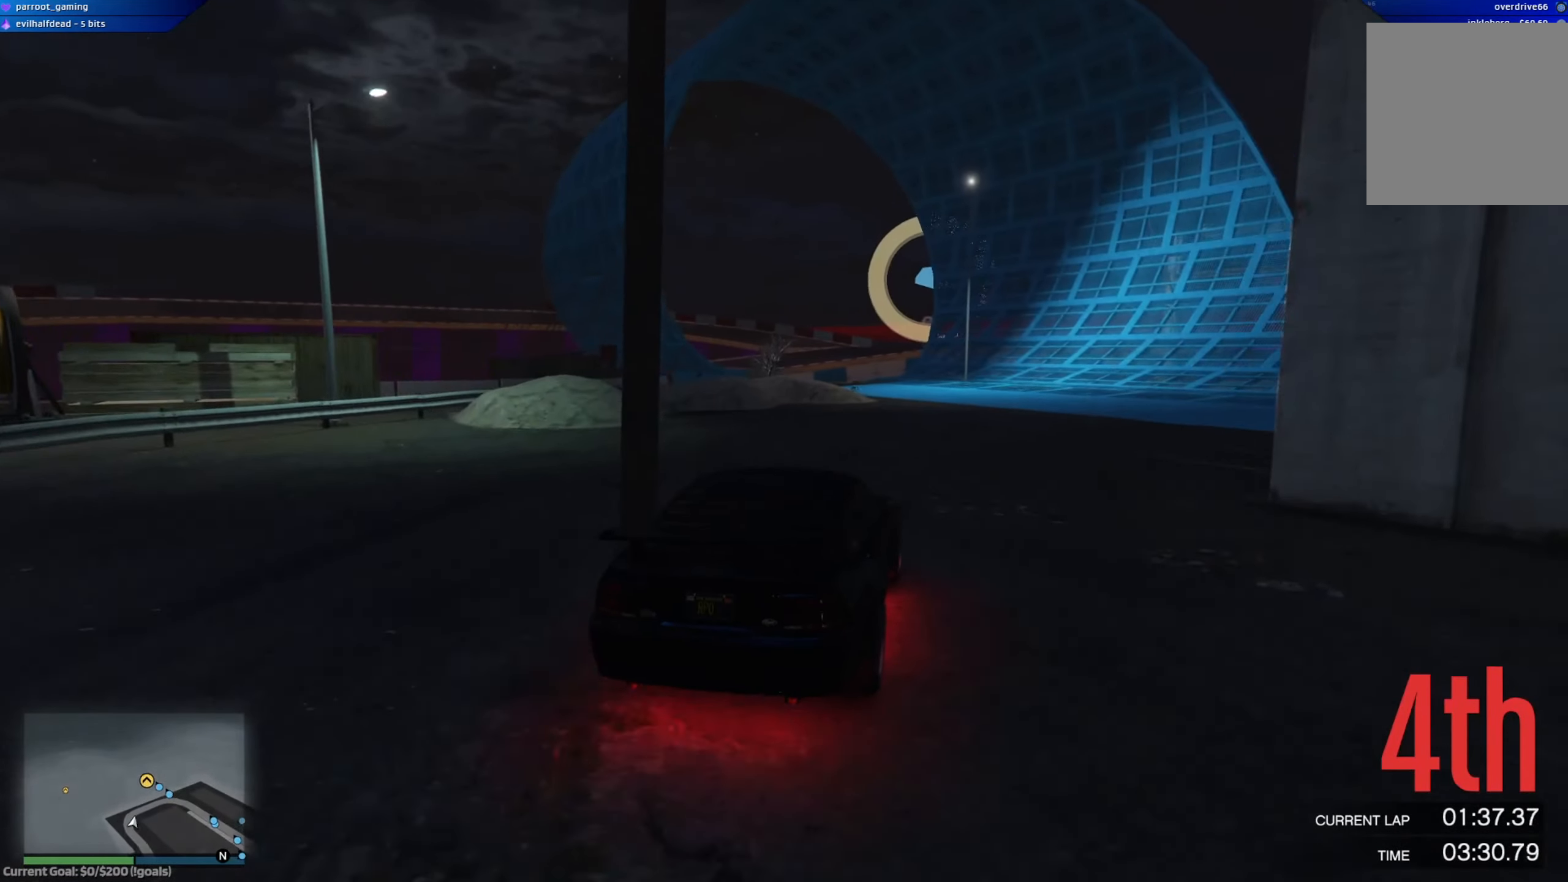
{"dt_ms": 500, "buttons": ["A", "R2"], "left_stick": "right", "right_stick": "center", "events": [[50, "left_stick", "right"], [250, "left_stick", "center"], [350, "left_stick", "right"]]}
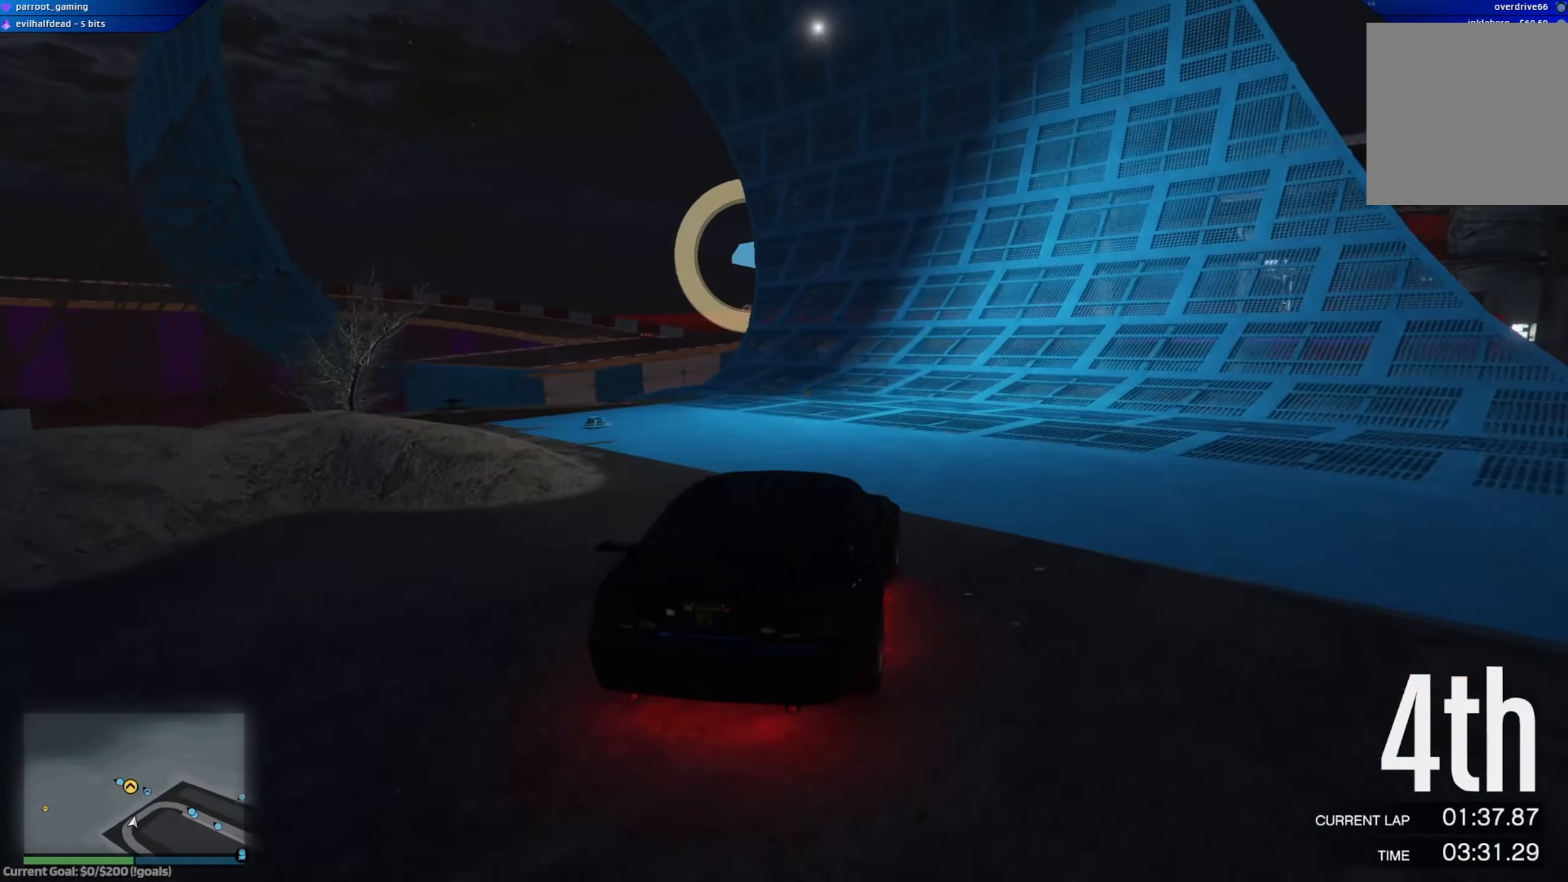
{"dt_ms": 501, "buttons": ["A", "R2"], "left_stick": "center", "right_stick": "center", "events": [[117, "left_stick", "left"], [317, "left_stick", "center"]]}
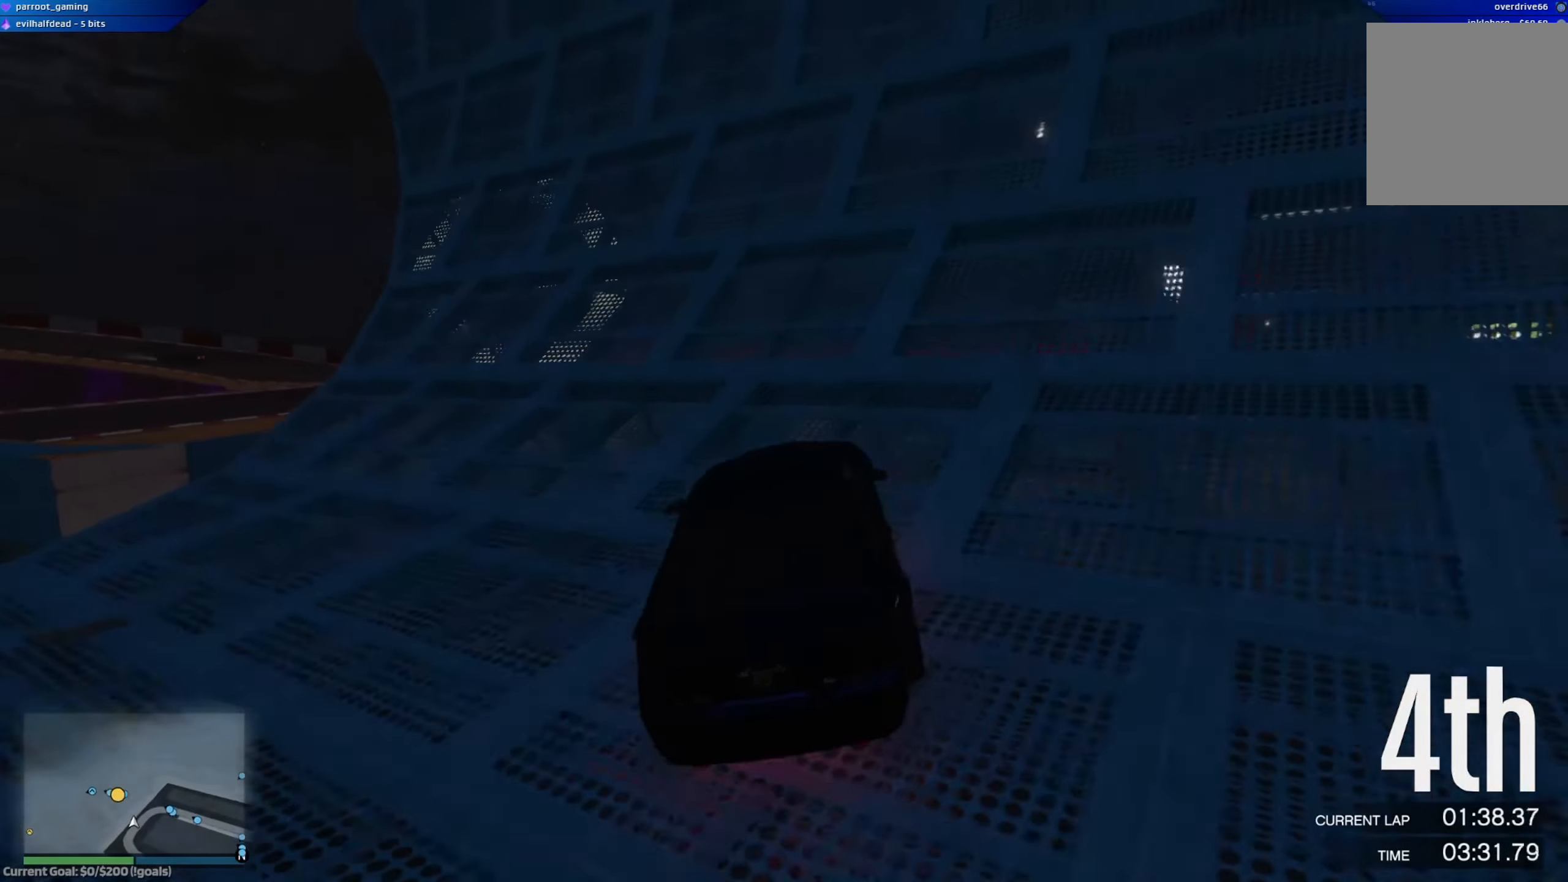
{"dt_ms": 500, "buttons": ["A", "R2"], "left_stick": "center", "right_stick": "center", "events": [[66, "left_stick", "left"], [133, "left_stick", "center"]]}
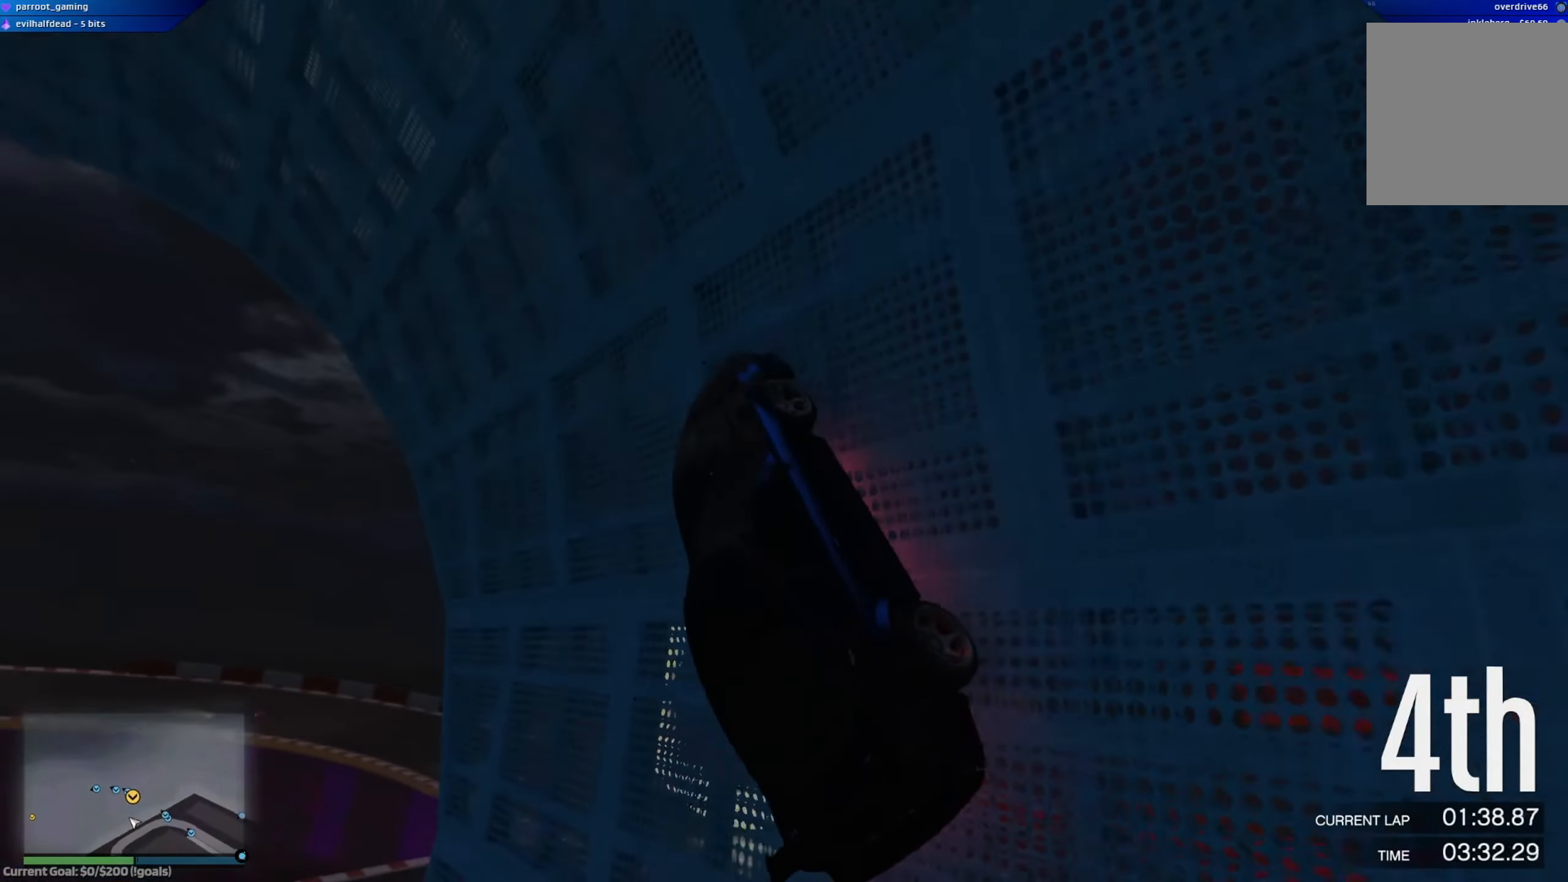
{"dt_ms": 501, "buttons": ["A", "R2"], "left_stick": "center", "right_stick": "center", "events": [[184, "A", "up"], [234, "A", "down"], [284, "left_stick", "right"], [434, "left_stick", "center"]]}
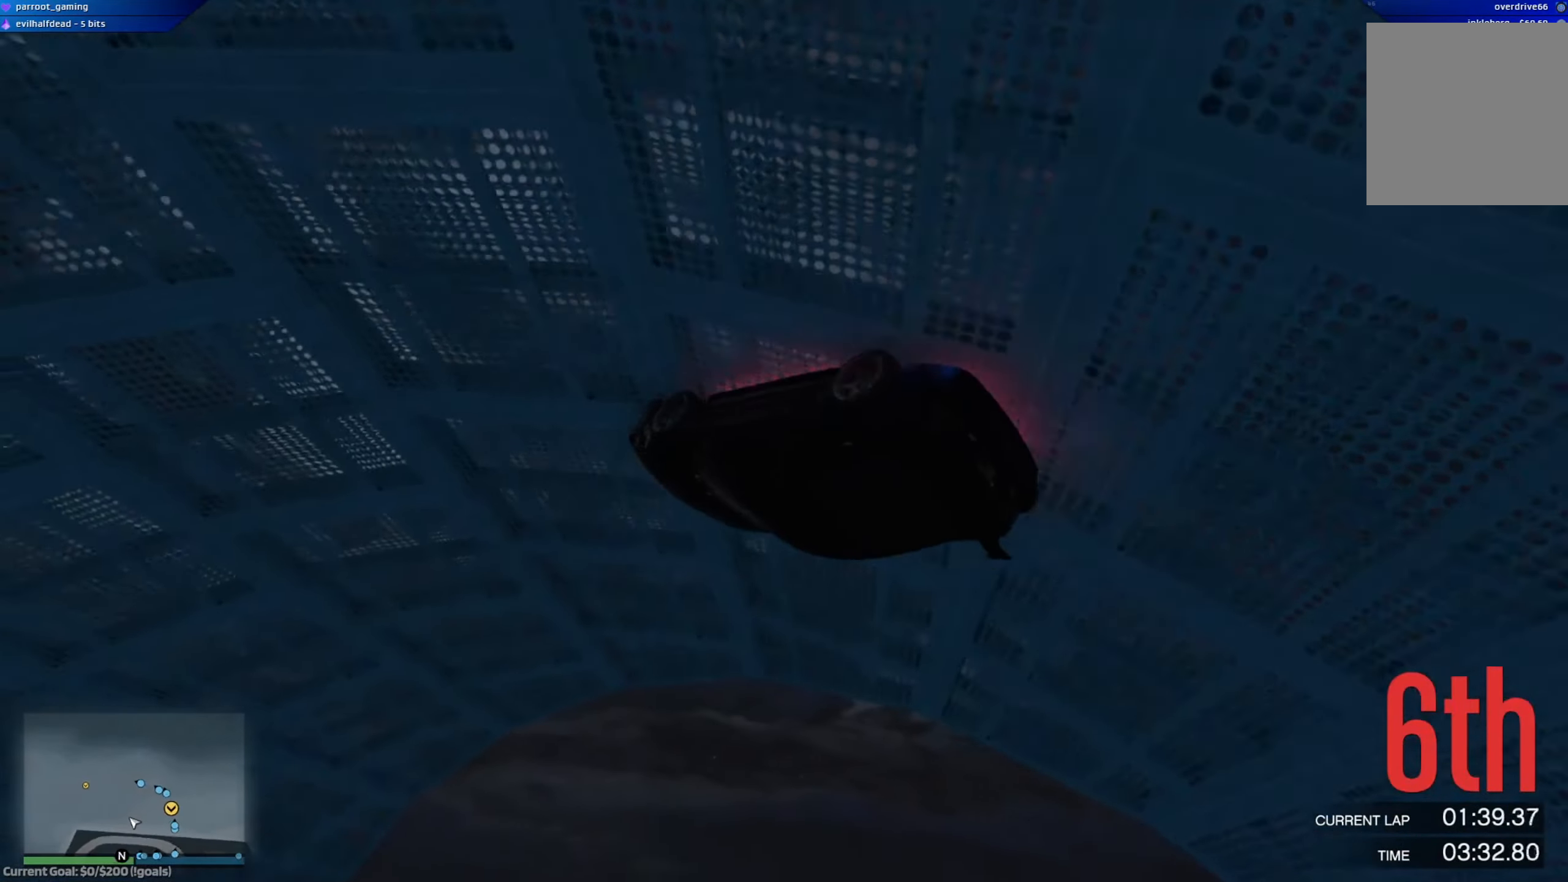
{"dt_ms": 500, "buttons": ["R2"], "left_stick": "down-right", "right_stick": "center", "events": [[66, "A", "up"], [467, "left_stick", "down-right"]]}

*-*-*

▶ **EXERCISE DETAILS**
Please set down the data above exactly as given, leaving every picture out.

▶ **TASK SOLUTION**
{"dt_ms": 500, "buttons": ["A", "R2"], "left_stick": "right", "right_stick": "center", "events": [[50, "left_stick", "right"], [250, "left_stick", "center"], [350, "left_stick", "right"]]}
{"dt_ms": 501, "buttons": ["A", "R2"], "left_stick": "center", "right_stick": "center", "events": [[117, "left_stick", "left"], [317, "left_stick", "center"]]}
{"dt_ms": 500, "buttons": ["A", "R2"], "left_stick": "center", "right_stick": "center", "events": [[66, "left_stick", "left"], [133, "left_stick", "center"]]}
{"dt_ms": 501, "buttons": ["A", "R2"], "left_stick": "center", "right_stick": "center", "events": [[184, "A", "up"], [234, "A", "down"], [284, "left_stick", "right"], [434, "left_stick", "center"]]}
{"dt_ms": 500, "buttons": ["R2"], "left_stick": "down-right", "right_stick": "center", "events": [[66, "A", "up"], [467, "left_stick", "down-right"]]}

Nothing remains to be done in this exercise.